The headline is posed as a question while the body of the article is 90% negative in the context about affordability and the shrinking of the middle class. Lots of opinions are quoted but the article seems to be very subjective. Then, in the last paragraph the reader discovers that there is some hope … Not very balanced on the whole but some good points are raised. I like to think about the glass being half full while the media tends to view it as half empty. Not trying to be critical but I read a lot about the real estate market and our economy and it is interesting to see how differently some of these things get reported. In the last few weeks the NAR reported that according to the data the affordability index is very high. When you see low interest rates and higher household incomes it is a very good sign. But we just do not have enough inventory which is pushing up prices but that will even out over time. My two cents worth …
There are ever so many things that kill the incentive for middle income families to buy homes today and also kill the desire in Owners to try to move. Years ago when I first entered real estate, you could put a few thousand dollars down by paying someone’s equity and assume an FHA or VA loan with only a $45 transfer fee. No credit check was necessary and there were only tiny charges to get it closed. With a credit check, you could assume a conventional loan again with little money to transfer the mortgage. It made it so easy. Sellers put their homes on the market and it was a “take it or leave it” attitude. Rarely was a Seller asked to do a repair. Just last week, I received from an agent a list of 111 requested repairs with some being as tiny as replace a small piece of tape on an appliance connection with non-asbestos tape and replace the rubber piece where food is put into the disposal because of one small tear in a flap. These are both $1.00 items but cause consternation in the mind of an overwhelmed Seller. The Buyer requested thousands of dollars in lieu and the Seller almost threw in the towel with the comment that it “felt like a shakedown.” I’ve had so many people tell me they are staying in their homes forever because they don’t want to go through all of that. And then there are the big bucks in the tax assessments as well as the rates that climb every few years just driving up the cost of homes over all.
All true, but you neglected to include property taxes as a deterrent to home ownership. In NY young couples may be able to afford the down payment and mortgage costs, but the very high property taxes prevent them from proceeding. Typical taxes in our area are $15,000-$30,000 / Yr. That’s on top of high sales taxes and very high state income tax. School taxes in particular are unsustainable.

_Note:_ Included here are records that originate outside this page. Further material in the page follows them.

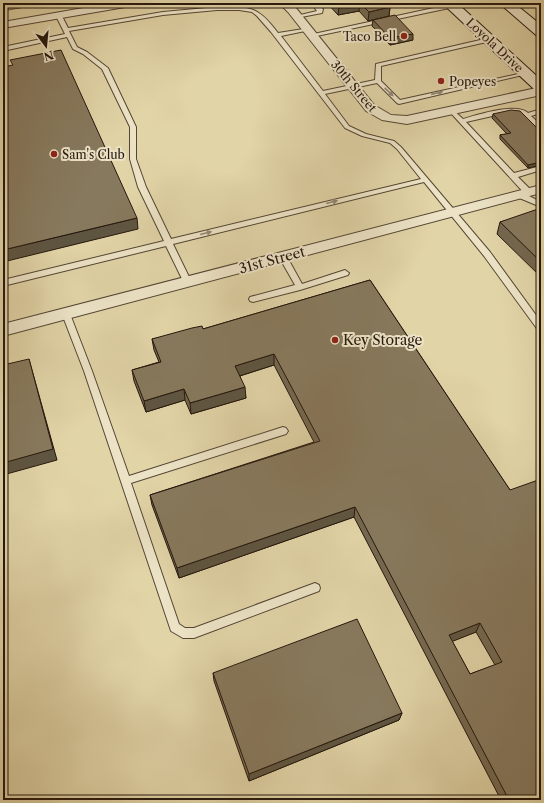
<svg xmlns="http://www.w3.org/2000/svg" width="544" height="803" viewBox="0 0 544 803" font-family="'Libre Caslon Text',serif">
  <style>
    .water { fill: #a19473; stroke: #6f624a }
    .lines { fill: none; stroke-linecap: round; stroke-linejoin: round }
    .service-casing { stroke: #544634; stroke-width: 2 }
    .minor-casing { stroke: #544634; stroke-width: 2 }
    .secondary-casing { stroke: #25170d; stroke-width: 2 }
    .service { fill: #ece3c6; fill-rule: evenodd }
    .minor { fill: #ece3c6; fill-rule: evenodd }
    .secondary { fill: #ece3c6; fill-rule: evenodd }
    .wall { fill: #746850; stroke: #25170d; fill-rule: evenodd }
    .shaded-wall { fill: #5e5541; stroke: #25170d }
    .building { fill: #87795d; stroke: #25170d; fill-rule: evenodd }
    .oneway { fill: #928773 }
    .poi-dot { fill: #8f2418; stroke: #ece3c6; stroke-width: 1.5 }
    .labels { text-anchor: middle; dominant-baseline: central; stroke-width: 4; stroke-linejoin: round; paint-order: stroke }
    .far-poi-label { font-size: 12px; fill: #25170d; stroke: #ece3c6; text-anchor: start }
    .far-street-label { font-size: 12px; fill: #25170d; stroke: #ece3c6 }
    .street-label { font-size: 14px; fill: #25170d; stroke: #ece3c6 }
    .poi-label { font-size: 14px; fill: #25170d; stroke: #ece3c6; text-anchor: start }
  </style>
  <rect width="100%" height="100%" fill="#e1d4a7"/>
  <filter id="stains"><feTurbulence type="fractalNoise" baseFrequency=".005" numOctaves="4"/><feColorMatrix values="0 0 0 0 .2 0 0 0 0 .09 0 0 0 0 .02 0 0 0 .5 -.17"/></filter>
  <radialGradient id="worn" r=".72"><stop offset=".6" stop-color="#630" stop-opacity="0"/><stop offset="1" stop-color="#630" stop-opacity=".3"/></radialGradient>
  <path class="water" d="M3,3H47L3,11Z"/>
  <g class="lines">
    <g class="service-casing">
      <g id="service">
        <path d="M311,3H317L323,9L322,13L296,18V16L317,11Z"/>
        <path d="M452,4L455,6L454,7L312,37L309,35Z"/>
        <path d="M217,7C250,7 257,5 278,33L310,28V30L281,36L323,91L375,80L376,64L489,38L491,39V41L381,66V81L400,100L527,72V74L399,104L397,103L377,83L325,94L349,126L366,134L394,141L401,147L490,252L541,322V331L538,330L484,256L424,182L173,244L192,283L188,286L184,283L166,246L3,286V280L164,241L138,187L130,159V127L102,69L83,54L73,49L67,37L3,51V47L65,34L56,16L59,14L62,16L68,28L163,12ZM217,10H239L252,12L257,16L271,32L345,128L362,136L390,143L397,149L421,179L171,239L146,187L136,159V127L108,68L87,52L77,47L69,31L163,15Z"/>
        <path d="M451,108L463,119C477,115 517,102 528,113L541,109V113L531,116L541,125V131L539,130L521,113L510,112L466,122L514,173L541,166V170L518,177L532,191V195H526L448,110Z"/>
        <path d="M517,193H523L541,202V207L517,197Z"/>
        <path d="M283,254L286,255L302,284L345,270L349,273L348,275L300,290L253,302L250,301L249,299L250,297L295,285L279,257Z"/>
        <path d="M66,311L70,314L92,371L129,476L283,427L286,428L288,431L286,434L131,483L179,624L185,628H194L315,583L319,585L320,588L319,591L194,638H183L171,631L84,371L62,314Z"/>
      </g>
    </g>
    <g class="minor-casing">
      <g id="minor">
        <path d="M112,3H136L131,6L3,28V22Z"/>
        <path d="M279,3H290L296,8L374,105L391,115L407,116L541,87V95L407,124L382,120L366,111L288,12Z"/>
        <path d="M541,185V193L3,336V324Z"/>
      </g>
    </g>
    <g class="secondary-casing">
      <g id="secondary">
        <path d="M442,3H457L541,80V93L536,91Z"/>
        <path d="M499,3H514L541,25V36L536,35Z"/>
      </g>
    </g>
    <use href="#service" class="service"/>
    <use href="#minor" class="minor"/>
    <use href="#secondary" class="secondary"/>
  </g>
  <g class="wall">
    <path d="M327,3H386L390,7L389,16L368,21L359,11L338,15Z"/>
    <path d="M373,20L413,40L390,45L372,26Z"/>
    <path d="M493,114L541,132L528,168L500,139V135L507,134L492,118Z"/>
    <path d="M541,212V277L497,234L500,222Z"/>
    <path d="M370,280L510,490L541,800H501L354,517L179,578L152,505L150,495L314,442L274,365L240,376L246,398L191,414L185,400L146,412L134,381L132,370L159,362L154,350L152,339L203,329ZM476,632L495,665L470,674L452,641Z"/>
    <path d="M213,673L402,713L399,720L249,781L214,681Z"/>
  </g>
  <g class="shaded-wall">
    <path d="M358,3H360L359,11L338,15L339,7Z"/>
    <path d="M390,7L389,16L368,21L369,12Z"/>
    <path d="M413,34V40L390,45V38Z"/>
    <path d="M541,162V165L528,168V165Z"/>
    <path d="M137,218L138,229L3,262V250Z"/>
    <path d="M274,354V365L236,377L235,366Z"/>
    <path d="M29,359L32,370L57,460L3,475V463Z"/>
    <path d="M245,387L246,398L191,414L190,403Z"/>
    <path d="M184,389L185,400L146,412L144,401Z"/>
    <path d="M355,507L354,517L179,578L177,568Z"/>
    <path d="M480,623L476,632L446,644L449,635Z"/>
    <path d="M402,713L399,720L249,781V774Z"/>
  </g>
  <g class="building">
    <path d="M336,3H358L339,7Z"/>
    <path d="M360,3H386L390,7L369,12Z"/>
    <path d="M395,15L413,34L390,38L373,20Z"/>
    <path d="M61,50L137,218L3,250V67L13,65L10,60Z"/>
    <path d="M511,110L520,111L541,132V162L528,165L500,135L511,133L493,114Z"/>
    <path d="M538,209L541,212V262L500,222Z"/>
    <path d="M370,280L510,490L541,479V800H509L355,507L177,568L150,495L320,441L274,354L235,366L245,387L190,403L184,389L144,401L132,370L161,362L152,339L192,328L202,326L203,329ZM480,623L502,662L470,674L449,635Z"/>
    <path d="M29,359L53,449L3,463V365Z"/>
    <path d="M357,619L402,713L249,774L213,673Z"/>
  </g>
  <defs><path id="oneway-solid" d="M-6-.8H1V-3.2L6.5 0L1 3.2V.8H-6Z"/></defs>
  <g class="oneway">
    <use href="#oneway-solid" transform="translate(389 92) rotate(43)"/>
    <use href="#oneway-solid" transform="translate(437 93) rotate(-13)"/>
    <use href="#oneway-solid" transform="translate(332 202) rotate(-14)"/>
    <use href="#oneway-solid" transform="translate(206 233) rotate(-14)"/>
  </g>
  <g class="poi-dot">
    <circle cx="404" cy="36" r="4"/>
    <circle cx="441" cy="81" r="4"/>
    <circle cx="54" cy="154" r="4"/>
    <circle cx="335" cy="340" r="4"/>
  </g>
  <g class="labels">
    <g class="far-poi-label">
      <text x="396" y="36" text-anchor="end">Taco Bell</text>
      <text x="449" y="81">Popeyes</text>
      <text x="62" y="154">Sam's Club</text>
    </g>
    <g class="far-street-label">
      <text transform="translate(495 45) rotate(43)">Loyola Drive</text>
      <text transform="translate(354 86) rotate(50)">30th Street</text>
    </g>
    <g class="street-label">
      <text transform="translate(272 260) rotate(-15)">31st Street</text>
    </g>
    <g class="poi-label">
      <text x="343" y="340">Key Storage</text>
    </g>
  </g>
  <rect width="544" height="803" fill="none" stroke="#e1d4a7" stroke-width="16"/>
  <rect x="4" y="4" width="536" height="795" fill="none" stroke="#25170d" stroke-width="2"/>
  <rect x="8" y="8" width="528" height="787" fill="none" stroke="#25170d"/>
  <g transform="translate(46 46) rotate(164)" stroke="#ece3c6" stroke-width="3" paint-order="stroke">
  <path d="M0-3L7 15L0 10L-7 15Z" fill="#25170d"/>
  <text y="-6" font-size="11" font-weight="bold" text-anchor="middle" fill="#25170d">N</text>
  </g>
  <rect width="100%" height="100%" filter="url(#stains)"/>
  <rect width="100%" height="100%" fill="url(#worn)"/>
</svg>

Please send them out to me in Western PA — we have very affordable homes here. – People can live, work, gain equity… Mary AddamsAssociate Broker Laffey Real Estate, Manhasset NYAssociate Broker, Integrity Plus Realty, Greensburg, PA516-637-6951
Something that many people do not take into consideration when considering the affordability of a home is average incomes in the US. The “middle income” folks in America are shrinking when it comes to income. I keep hearing about cities trying to build “affordable housing” which appears to be an attempt to build homes at 1990 prices. The country really cut back on home construction during the big recession for five years and now we are paying the higher prices and dealing with the shortage of inventory.
Since President Reagan introduced trickle down economics in the 1980’s, the “average” income folks have not really had a pay raise in decades. In 1980 when the average price of a home was about $47,000 that was about equal to two years salary. Today with and average income of around $79,000 the average home price is 3-4 times annual income. When you add that to college tuition rate increases and debt load you have young people buried in debt. Average college tuition from the 80’s has increased by an average of $1025%, education went into the profit mode. All the prices have been going up but the minimum wage hasn’t moved much. The minimum wage hasn’t been changed since 2009. There isn’t much we can do about the pay increases as Realtors but we need to understand why there is an affordability issue.